“Gayrı”dan Münezzehtir!
“RİSÂLE-İ GAVSİYE” isimli eserinde Gavs-ı Â’zâm Abdulkâdir Geylânî kendisine sırrından, özünden şöyle hitap edildiğini anlatır:
−Yâ Gavs-ı Â’zâm! Allâh, gayrından münezzeh, Allâh’a yakındır!
Burada anlatılmak istenilen mânâ şudur:
Allâh, kendisinden gayrı bir varlığın mevcudiyetinin düşünülmesinden münezzehtir! Yani, O’ndan gayrının varlığının düşünülmesi muhaldir!
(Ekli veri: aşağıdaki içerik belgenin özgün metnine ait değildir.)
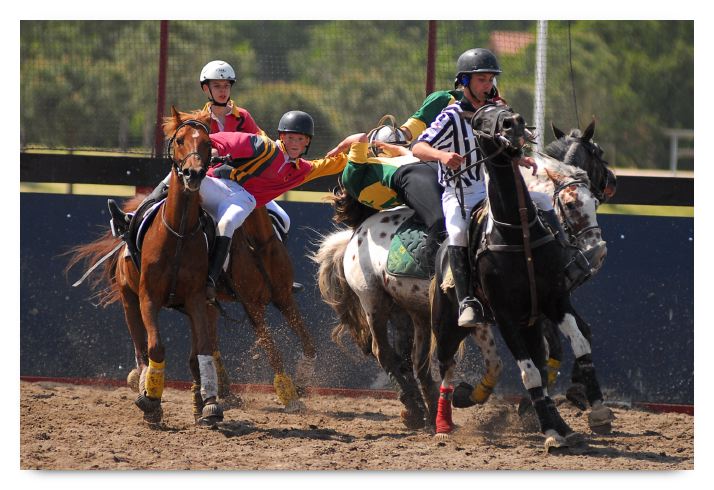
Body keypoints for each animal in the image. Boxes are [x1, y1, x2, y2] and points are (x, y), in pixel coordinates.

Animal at [67, 107, 222, 425]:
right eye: (180, 140)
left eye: (207, 142)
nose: (193, 173)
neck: (179, 233)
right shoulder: (148, 297)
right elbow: (155, 347)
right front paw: (151, 399)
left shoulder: (196, 299)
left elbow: (203, 349)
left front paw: (210, 404)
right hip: (129, 300)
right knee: (140, 347)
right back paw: (142, 382)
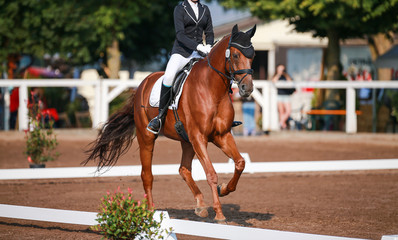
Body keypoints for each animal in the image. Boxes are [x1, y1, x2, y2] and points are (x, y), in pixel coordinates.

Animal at [85, 24, 256, 223]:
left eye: (253, 55)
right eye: (235, 55)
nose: (247, 88)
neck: (213, 89)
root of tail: (143, 83)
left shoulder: (221, 135)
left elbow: (240, 163)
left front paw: (224, 189)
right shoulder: (199, 137)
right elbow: (211, 173)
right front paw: (220, 214)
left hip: (186, 141)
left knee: (183, 169)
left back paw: (200, 206)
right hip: (147, 137)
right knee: (147, 175)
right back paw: (151, 212)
O, bu münezzehiyeti dolayısıyla, ayrı bir varlık anlamına gelen tüm anlamlardan berîdir, ötedir. Ancak bu berîlik, ötelik; mekânsal veya boyutsal değil, anlam olaraktır.
Kısacası “Allâh”, kendisinden ayrıca bir varlığın söz konusu olması anlamından berîdir! Ve Allâh, ancak kendisine yakındır. Yani şayet bir yakınlık mefhumu, ona yakın olma kavramı düşünülecekse, ancak kendisinin kendisine olan yakınlığından söz edilebilir. Çünkü varlığından ve vücudundan söz edilebilecek yegâne var olan, kendisidir.